### Stated goal
Count the lines in the records below that contain the string "bare", and give only that number.

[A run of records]
++++++++++

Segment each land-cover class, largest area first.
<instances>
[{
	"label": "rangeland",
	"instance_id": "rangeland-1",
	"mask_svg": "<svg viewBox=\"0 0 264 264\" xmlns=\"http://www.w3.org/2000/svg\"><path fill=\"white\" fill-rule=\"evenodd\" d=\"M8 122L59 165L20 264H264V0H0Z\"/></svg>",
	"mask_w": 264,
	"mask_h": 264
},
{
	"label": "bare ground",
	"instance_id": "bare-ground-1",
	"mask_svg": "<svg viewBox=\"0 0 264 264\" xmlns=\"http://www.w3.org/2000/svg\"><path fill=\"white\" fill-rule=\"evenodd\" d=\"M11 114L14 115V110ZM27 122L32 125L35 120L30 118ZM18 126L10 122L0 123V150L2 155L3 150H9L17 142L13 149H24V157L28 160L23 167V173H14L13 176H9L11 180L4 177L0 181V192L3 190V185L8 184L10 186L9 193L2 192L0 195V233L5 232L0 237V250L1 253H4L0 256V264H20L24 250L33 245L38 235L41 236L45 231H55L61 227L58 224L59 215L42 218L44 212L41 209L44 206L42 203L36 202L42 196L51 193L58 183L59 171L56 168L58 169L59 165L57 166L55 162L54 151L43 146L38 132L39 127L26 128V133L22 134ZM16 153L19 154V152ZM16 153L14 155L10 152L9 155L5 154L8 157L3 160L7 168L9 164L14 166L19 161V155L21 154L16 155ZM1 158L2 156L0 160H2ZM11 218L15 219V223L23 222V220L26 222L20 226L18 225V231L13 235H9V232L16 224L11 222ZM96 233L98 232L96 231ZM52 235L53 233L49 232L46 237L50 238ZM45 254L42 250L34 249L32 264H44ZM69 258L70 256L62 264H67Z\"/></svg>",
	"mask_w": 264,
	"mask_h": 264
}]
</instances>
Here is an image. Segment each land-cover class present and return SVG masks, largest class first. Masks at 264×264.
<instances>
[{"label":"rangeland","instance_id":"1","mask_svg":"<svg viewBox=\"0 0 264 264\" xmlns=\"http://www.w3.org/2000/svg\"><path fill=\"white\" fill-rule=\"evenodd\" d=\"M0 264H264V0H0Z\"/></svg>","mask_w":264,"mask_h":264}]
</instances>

++++++++++

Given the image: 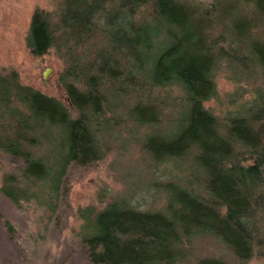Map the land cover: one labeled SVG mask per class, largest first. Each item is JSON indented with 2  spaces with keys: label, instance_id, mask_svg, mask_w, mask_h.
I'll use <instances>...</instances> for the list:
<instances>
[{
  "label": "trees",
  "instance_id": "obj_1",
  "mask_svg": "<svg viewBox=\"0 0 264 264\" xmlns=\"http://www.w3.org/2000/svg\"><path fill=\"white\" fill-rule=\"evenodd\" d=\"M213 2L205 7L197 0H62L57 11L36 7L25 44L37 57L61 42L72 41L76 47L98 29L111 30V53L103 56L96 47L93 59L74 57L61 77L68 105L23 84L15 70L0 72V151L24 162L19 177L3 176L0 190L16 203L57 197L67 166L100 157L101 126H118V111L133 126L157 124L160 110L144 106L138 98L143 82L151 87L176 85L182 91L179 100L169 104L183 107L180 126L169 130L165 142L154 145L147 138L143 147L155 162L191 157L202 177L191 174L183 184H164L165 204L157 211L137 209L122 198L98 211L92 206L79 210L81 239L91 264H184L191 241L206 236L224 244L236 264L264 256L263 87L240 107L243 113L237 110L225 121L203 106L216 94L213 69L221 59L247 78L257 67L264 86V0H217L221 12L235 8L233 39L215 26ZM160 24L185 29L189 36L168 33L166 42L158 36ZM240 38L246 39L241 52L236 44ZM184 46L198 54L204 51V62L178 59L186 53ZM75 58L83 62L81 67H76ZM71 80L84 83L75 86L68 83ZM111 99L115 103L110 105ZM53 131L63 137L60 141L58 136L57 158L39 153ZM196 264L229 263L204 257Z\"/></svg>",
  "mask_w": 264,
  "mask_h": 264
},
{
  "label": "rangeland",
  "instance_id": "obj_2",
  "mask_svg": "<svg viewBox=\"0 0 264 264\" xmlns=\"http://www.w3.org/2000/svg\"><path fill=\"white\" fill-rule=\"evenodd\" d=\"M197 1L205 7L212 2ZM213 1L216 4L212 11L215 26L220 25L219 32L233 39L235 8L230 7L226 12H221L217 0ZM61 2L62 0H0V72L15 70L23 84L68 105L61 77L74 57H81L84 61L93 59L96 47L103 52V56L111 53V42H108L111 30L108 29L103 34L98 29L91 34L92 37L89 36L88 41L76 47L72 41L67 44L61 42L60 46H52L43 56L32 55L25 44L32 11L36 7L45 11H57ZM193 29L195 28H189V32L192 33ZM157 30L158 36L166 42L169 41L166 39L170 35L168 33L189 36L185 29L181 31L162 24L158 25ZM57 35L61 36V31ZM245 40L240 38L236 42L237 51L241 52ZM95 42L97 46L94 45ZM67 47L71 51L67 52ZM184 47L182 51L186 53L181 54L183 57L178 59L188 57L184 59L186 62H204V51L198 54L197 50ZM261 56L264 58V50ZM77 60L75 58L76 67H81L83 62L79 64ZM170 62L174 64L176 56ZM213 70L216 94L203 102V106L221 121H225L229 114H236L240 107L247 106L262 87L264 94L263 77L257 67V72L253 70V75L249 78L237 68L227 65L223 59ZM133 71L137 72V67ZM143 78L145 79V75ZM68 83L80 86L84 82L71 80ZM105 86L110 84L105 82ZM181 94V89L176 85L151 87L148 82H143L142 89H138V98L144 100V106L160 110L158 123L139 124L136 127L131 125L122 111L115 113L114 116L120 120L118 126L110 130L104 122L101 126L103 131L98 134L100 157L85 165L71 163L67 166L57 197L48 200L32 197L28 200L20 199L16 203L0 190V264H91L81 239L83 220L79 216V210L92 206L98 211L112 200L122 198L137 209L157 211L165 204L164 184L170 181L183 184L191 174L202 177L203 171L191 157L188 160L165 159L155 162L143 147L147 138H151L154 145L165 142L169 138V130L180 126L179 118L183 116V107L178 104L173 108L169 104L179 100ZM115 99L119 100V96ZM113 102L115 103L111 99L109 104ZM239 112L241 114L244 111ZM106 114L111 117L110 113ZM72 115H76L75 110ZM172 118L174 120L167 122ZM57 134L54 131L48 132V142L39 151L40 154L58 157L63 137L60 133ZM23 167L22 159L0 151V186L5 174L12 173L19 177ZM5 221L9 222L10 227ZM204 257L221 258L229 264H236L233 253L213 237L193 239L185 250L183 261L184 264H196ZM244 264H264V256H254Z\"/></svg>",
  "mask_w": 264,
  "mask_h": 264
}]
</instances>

++++++++++

### Correct result
2